There was a groundswell of support for Glenn Hoddle, who had not held a single coaching position outside of his own academy for a literal decade. The names of Slaven Bilic and Laurent Blanc were thrown into the ring, while Luiz Felipe Scolari, Jurgen Klinsmann and Alan Shearer all touted their own credentials.
Barely 24 hours after being described by Glenn as “a pretty obvious one to pick” in terms of an initial interim appointment with a World Cup qualifier against Slovakia around the corner in September, Southgate privately ruled himself out of the England running.
Years later, the England U21 manager admitted to turning it down because “growing up, I saw the difficulties some fantastic men encountered in this job. Then, as a player, I saw close-up what the job did”.
Just under three months later, he was placed in caretaker charge. The Hodgson replacement had been and gone in that time, England’s search for “an inspirational manager who can harness all the resources that the English game has got” lost in the bottom of a pint glass as the FA appointed Sam Allardyce and, to their apparent shock, got Sam Allardyce.
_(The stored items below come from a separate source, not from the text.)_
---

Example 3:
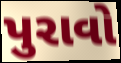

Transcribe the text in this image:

પુરાવો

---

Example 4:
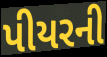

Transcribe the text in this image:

પીયરની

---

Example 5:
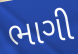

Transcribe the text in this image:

ભાગી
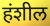
हंशील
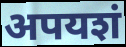
अपयशं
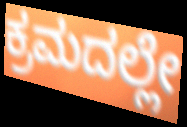
ಕ್ರಮದಲ್ಲೇ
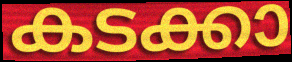
കടക്കാ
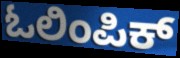
ಓಲಿಂಪಿಕ್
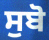
ਸੁਬੋ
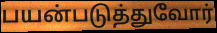
பயன்படுத்துவோர்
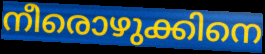
നീരൊഴുക്കിനെ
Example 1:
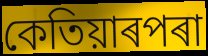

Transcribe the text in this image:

কেতিয়াৰপৰা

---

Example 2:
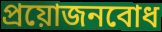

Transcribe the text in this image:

প্ৰয়োজনবোধ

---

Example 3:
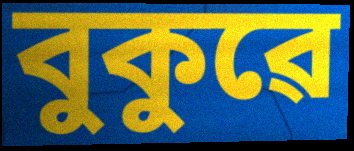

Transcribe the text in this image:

বুকুৱে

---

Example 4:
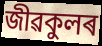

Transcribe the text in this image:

জীৱকুলৰ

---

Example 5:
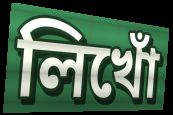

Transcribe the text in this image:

লিখোঁ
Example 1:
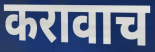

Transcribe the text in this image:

करावाच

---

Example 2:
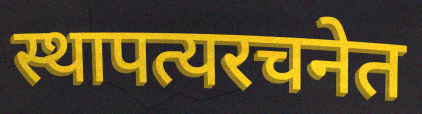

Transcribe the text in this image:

स्थापत्यरचनेत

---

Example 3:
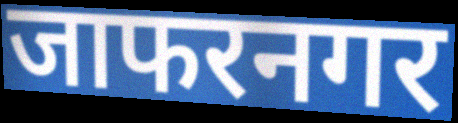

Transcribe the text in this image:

जाफरनगर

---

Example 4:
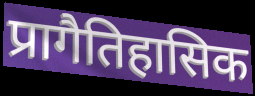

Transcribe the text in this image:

प्रागैतिहासिक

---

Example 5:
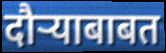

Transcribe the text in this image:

दौऱ्याबाबत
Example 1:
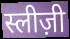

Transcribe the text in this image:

स्लीज़ी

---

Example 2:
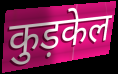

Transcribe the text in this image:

कुड़केल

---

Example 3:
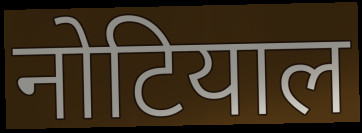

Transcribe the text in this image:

नोटियाल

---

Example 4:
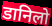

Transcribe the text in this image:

डानिलो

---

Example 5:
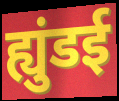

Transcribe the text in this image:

ह्युंडई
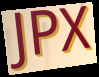
JPX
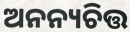
ଅନନ୍ୟଚିତ୍ତ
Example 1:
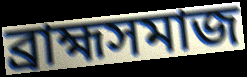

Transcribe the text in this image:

ব্রাহ্মসমাজ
“It’s obviously been a difficult situation for the FA but it was important that there was some stability and continuity for everybody,” Southgate said at his first press conference. “So, from my point of view, it was important to step forward.” Just as he had in sudden death after Shearer, Platt, Pearce, Gascoigne and Sheringham had all scored from the spot at Wembley 20 years before, when no-one else would shoulder the weight of English responsibility.
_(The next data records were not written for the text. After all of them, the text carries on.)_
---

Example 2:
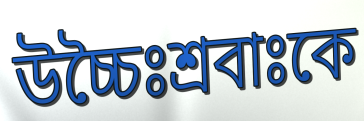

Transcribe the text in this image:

উচ্চৈঃশ্রবাঃকে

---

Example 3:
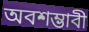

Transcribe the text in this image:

অবশম্ভাবী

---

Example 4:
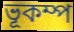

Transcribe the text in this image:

ভূকম্প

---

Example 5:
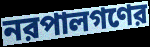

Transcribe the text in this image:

নরপালগণের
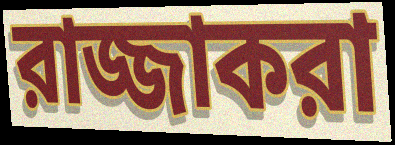
রাজ্জাকরা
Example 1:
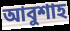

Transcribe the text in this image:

আবুশাহ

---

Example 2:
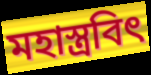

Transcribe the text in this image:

মহাস্ত্রবিৎ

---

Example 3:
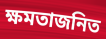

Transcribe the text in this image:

ক্ষমতাজনিত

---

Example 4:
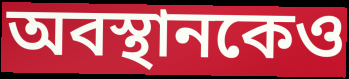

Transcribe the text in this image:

অবস্থানকেও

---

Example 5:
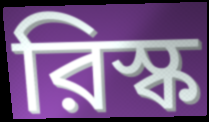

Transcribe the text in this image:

রিস্ক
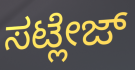
ಸಟ್ಲೇಜ್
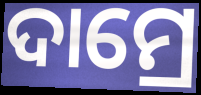
ଦାମ୍ରେ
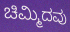
ಚಿಮ್ಮಿದವು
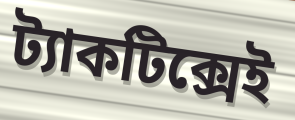
ট্যাকটিক্সেই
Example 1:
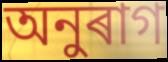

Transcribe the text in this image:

অনুৰাগ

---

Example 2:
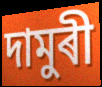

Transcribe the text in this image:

দামুৰী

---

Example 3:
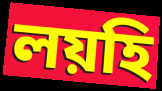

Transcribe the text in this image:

লয়হি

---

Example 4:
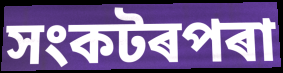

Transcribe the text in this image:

সংকটৰপৰা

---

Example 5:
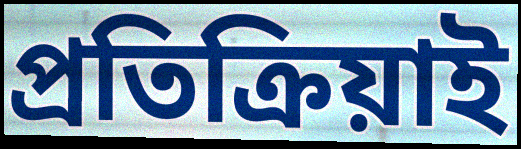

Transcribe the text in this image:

প্ৰতিক্ৰিয়াই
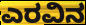
ಎರವಿನ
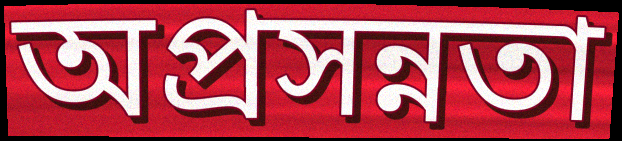
অপ্রসন্নতা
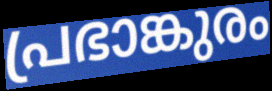
പ്രഭാങ്കുരം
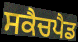
ਸਕੈਚਪੈਡ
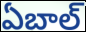
ఏబాల్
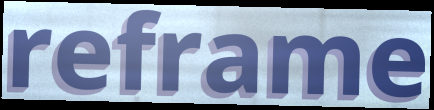
reframe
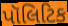
પૉલિટિક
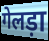
गेलड़ा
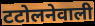
टटोलनेवाली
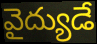
వైద్యుడే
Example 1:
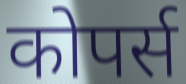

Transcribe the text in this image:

कोपर्स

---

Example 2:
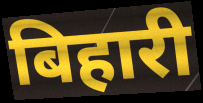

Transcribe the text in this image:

बिहारी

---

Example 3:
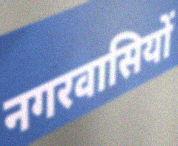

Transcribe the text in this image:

नगरवासियों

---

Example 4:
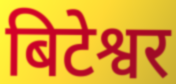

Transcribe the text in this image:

बिटेश्वर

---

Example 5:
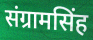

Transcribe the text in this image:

संग्रामसिंह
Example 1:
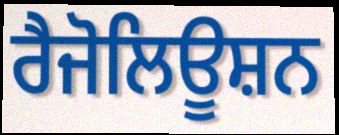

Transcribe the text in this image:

ਰੈਜੋਲਿਊਸ਼ਨ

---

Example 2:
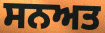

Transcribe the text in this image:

ਸਨਅਤ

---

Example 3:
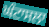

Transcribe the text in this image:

ਘੰਟਾਸਲਾ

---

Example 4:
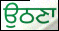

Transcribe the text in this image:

ਉਠਣਾ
Not enough is made of how the FA were rescued from further embarrassment by a manager who absolutely no-one thought was good enough. The common refrain in 2024 is that Southgate was handed this incredible generation of players and failed to deliver tangible success with them.
The truth is he inherited a mess, a team and an organisation in a truly disastrous state, and took them to two finals, a semi-final and a quarter-final in his four tournaments. Southgate fell short of expectations but only because he helped more than anyone to raise them beyond a level England have ever consistently experienced.
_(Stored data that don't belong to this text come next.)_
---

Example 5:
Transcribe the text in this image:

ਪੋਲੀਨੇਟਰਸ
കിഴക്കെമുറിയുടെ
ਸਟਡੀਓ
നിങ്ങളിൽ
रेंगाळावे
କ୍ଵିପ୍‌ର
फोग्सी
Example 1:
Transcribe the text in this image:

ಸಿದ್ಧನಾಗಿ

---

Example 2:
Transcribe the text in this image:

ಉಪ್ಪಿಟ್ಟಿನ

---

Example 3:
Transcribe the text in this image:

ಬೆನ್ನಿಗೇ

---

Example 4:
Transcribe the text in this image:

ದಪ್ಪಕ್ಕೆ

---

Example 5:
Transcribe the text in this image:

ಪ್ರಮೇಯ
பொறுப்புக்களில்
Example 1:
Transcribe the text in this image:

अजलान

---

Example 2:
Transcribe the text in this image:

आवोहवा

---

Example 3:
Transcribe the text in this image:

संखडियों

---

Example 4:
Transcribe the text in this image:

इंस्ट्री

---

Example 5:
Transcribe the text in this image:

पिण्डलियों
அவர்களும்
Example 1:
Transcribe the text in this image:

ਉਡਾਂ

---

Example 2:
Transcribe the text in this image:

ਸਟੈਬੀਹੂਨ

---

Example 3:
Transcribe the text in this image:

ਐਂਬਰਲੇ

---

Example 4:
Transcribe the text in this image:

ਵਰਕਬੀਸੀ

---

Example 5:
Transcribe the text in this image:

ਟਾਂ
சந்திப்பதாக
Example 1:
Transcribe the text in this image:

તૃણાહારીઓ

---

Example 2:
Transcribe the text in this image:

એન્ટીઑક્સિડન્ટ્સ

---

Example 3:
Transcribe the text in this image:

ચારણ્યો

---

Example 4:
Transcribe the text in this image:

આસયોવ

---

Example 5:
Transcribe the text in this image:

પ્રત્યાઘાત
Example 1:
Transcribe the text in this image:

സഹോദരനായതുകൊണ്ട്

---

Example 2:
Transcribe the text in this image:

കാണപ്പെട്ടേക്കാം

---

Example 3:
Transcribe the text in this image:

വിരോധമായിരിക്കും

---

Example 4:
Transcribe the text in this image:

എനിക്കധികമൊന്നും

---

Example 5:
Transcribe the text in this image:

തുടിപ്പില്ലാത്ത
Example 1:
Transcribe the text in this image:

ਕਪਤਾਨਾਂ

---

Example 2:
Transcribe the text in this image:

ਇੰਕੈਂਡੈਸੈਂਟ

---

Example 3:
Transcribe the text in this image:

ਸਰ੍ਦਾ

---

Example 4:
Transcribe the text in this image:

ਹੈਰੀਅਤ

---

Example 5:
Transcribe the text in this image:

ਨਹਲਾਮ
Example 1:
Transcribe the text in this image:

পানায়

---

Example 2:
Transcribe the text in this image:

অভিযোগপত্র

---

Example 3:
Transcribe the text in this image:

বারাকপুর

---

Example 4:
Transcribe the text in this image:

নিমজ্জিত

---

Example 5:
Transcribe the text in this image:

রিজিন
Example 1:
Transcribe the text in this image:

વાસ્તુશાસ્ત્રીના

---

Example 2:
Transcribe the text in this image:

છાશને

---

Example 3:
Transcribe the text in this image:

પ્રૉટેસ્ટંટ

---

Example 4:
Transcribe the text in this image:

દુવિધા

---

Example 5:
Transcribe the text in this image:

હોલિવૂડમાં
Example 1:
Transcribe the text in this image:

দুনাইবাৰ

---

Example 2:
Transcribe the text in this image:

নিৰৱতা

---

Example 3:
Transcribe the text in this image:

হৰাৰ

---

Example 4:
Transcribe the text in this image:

“I don’t think it was brave to volunteer because, actually, the brave thing would have been to say, ‘I’m probably not the best person to do this,'” Southgate later said of choosing to take that sixth penalty against Germany; the sentiment that he was ‘probably not the best person to do this’ typified the overriding emotion at the start of his England reign but for the majority if not all of the past eight years, the FA could not wish to have stumbled upon a better leader in many senses.
They will need no “volunteers” this time because Southgate leaves behind a phenomenal group simply in need of fresh eyes, new ideas and that last push over the line. It is an attractive, enticing job and the right time for him to vacate it: a champagne role rather than the poisoned chalice he took on.
But identifying and appointing someone suitable for elite international management is difficult enough even before factoring in how the FA have never really been anything other than dreadfully poor at the job when left to their own vices and devices.